● **Given instruction**
Please repeat, word for word, every line of the records from the one containing "phylum: Echinodermata" down to the one containing "scientific name: Apostichopus parvimensis", both of those lines included.

** Start of Data excerpts **

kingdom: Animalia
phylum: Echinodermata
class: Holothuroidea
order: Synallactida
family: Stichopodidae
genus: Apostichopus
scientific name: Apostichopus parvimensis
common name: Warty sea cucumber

** End of Data excerpts **
** Start of Data excerpts **

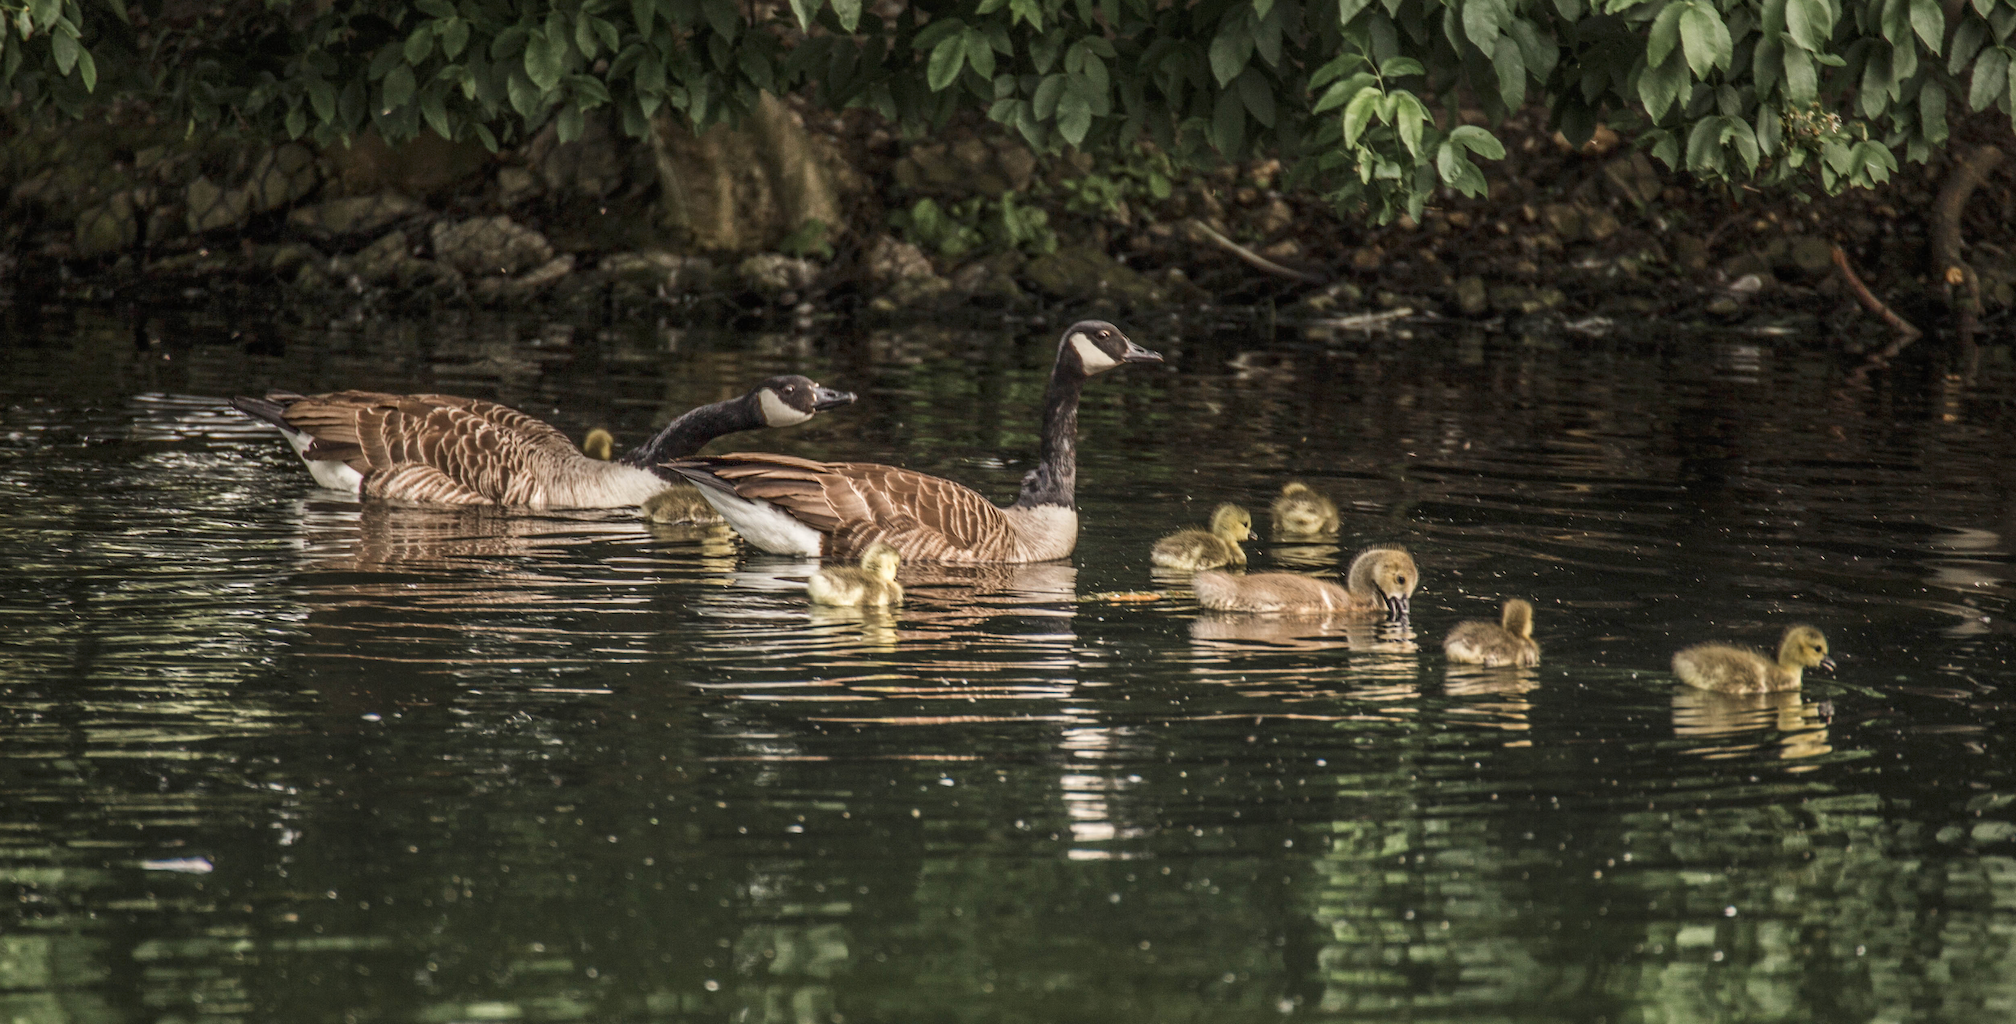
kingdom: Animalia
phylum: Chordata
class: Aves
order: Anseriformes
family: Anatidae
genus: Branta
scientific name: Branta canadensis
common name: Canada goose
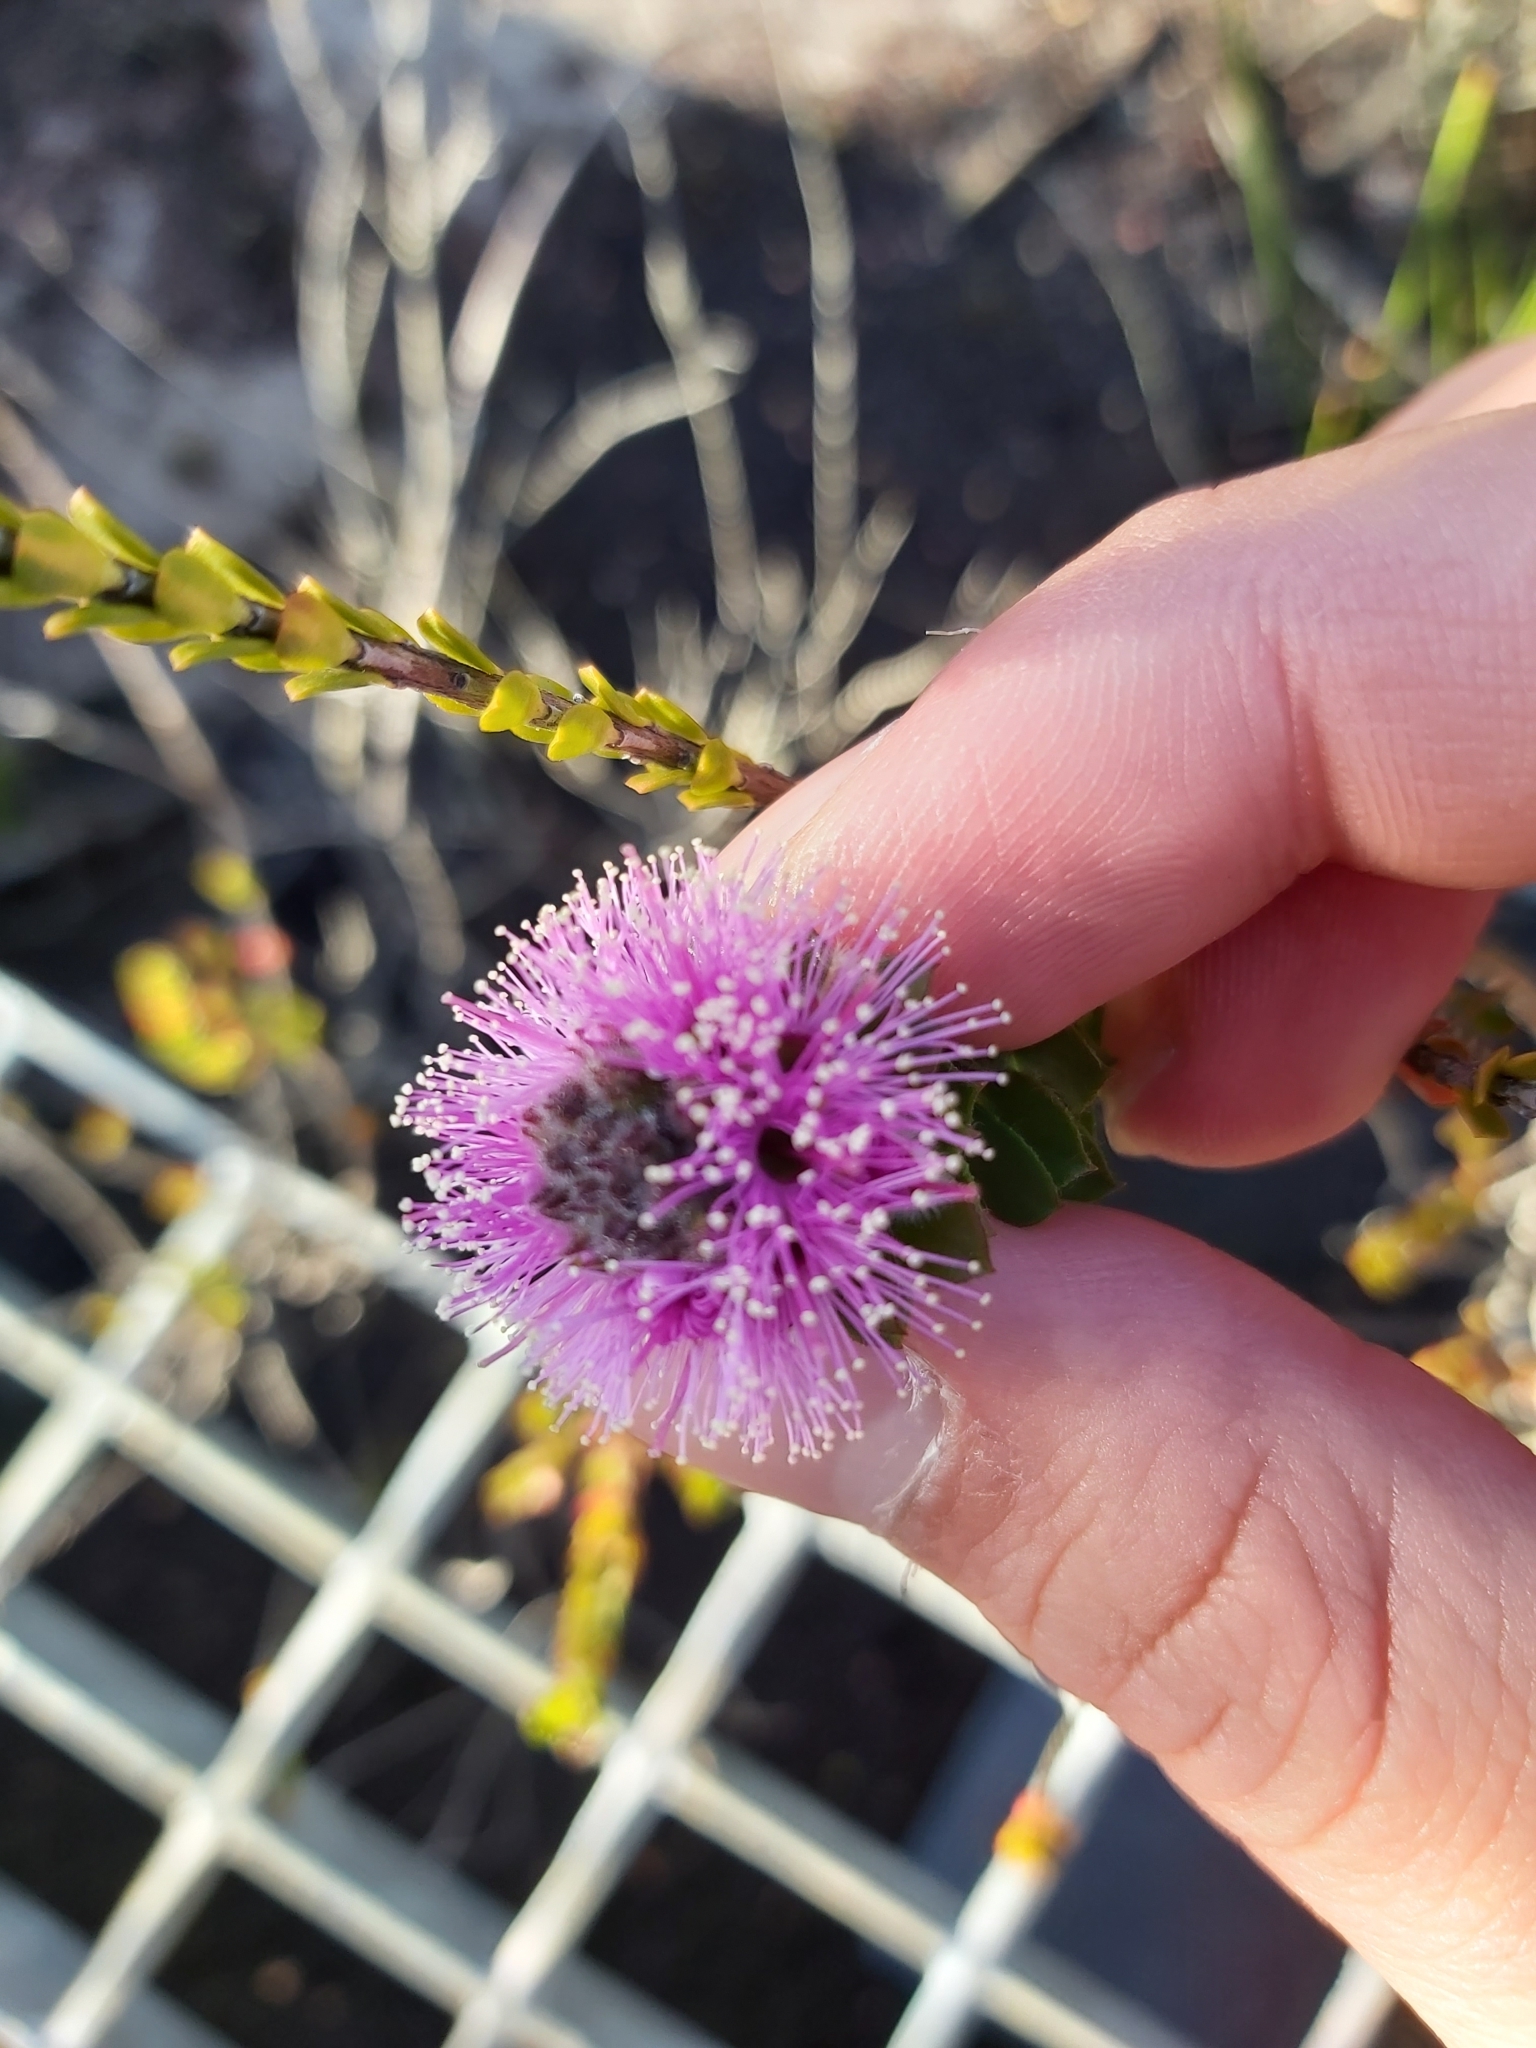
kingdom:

** End of Data excerpts **

● **Result for this exercise**
phylum: Echinodermata
class: Holothuroidea
order: Synallactida
family: Stichopodidae
genus: Apostichopus
scientific name: Apostichopus parvimensis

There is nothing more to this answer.